[ASSIGNMENT]
The line containing "pinky pip: (368, 290)" marks the start, and the last line of the records below marks the end. Print that run exactly and nothing else.

(Pixel coordinate listings)

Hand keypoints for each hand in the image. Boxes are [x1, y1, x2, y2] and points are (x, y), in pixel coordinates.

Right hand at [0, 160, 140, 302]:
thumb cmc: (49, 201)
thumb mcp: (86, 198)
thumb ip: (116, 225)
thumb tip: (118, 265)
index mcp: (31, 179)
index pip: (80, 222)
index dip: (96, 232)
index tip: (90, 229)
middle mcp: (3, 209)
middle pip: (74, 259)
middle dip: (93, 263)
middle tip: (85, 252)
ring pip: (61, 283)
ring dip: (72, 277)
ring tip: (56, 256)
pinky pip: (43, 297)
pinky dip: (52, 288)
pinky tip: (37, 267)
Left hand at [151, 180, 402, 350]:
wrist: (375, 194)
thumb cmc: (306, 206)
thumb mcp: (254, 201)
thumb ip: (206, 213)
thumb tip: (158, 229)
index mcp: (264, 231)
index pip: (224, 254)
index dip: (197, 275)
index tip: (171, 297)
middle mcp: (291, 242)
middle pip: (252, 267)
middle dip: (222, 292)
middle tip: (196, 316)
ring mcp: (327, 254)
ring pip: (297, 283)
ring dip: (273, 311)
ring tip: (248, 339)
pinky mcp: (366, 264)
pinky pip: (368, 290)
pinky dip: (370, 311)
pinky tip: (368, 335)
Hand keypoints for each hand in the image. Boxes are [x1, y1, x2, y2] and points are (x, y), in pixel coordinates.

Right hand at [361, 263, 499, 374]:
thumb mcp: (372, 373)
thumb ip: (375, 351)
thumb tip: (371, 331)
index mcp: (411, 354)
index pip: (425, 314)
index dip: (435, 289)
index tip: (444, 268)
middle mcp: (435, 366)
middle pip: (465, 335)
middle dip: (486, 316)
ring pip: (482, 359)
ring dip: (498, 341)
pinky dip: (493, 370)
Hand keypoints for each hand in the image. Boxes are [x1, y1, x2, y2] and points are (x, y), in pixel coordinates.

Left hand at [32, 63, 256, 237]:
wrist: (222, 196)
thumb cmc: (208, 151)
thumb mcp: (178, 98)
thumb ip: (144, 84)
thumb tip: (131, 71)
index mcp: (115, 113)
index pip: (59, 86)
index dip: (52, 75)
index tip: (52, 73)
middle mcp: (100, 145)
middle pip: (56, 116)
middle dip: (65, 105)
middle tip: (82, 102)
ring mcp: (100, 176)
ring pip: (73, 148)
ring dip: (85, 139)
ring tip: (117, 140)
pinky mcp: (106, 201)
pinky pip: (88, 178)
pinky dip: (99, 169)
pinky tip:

[TASK RESPONSE]
pinky pip: (368, 290)
pinky dip: (370, 311)
pinky tip: (368, 335)
Hand keypoints for each hand in the image. Boxes are [x1, y1, x2, y2] and points are (x, y), in pixel coordinates.

Right hand at [361, 263, 499, 374]:
thumb mcp: (372, 373)
thumb ip: (375, 351)
thumb tip: (371, 331)
index mcp: (411, 354)
index pip: (425, 314)
index dip: (435, 289)
index tip: (444, 268)
middle mcp: (435, 366)
middle pip: (465, 335)
middle dip: (486, 316)
ring pip: (482, 359)
ring dip: (498, 341)
pinky dip: (493, 370)
Hand keypoints for each hand in the image. Boxes are [x1, y1, x2, y2] and points are (x, y), in pixel coordinates.

Left hand at [32, 63, 256, 237]:
wrist: (222, 196)
thumb cmc: (208, 151)
thumb mcp: (178, 98)
thumb ip: (144, 84)
thumb tip: (131, 71)
index mcp: (115, 113)
index pip: (59, 86)
index dip: (52, 75)
index tip: (52, 73)
middle mcp: (100, 145)
middle pip: (56, 116)
middle dip: (65, 105)
middle tip: (82, 102)
ring mcp: (100, 176)
ring pip: (73, 148)
ring dip: (85, 139)
ring tip: (117, 140)
pinky mcp: (106, 201)
pinky pip: (88, 178)
pinky dip: (99, 169)
pinky tip:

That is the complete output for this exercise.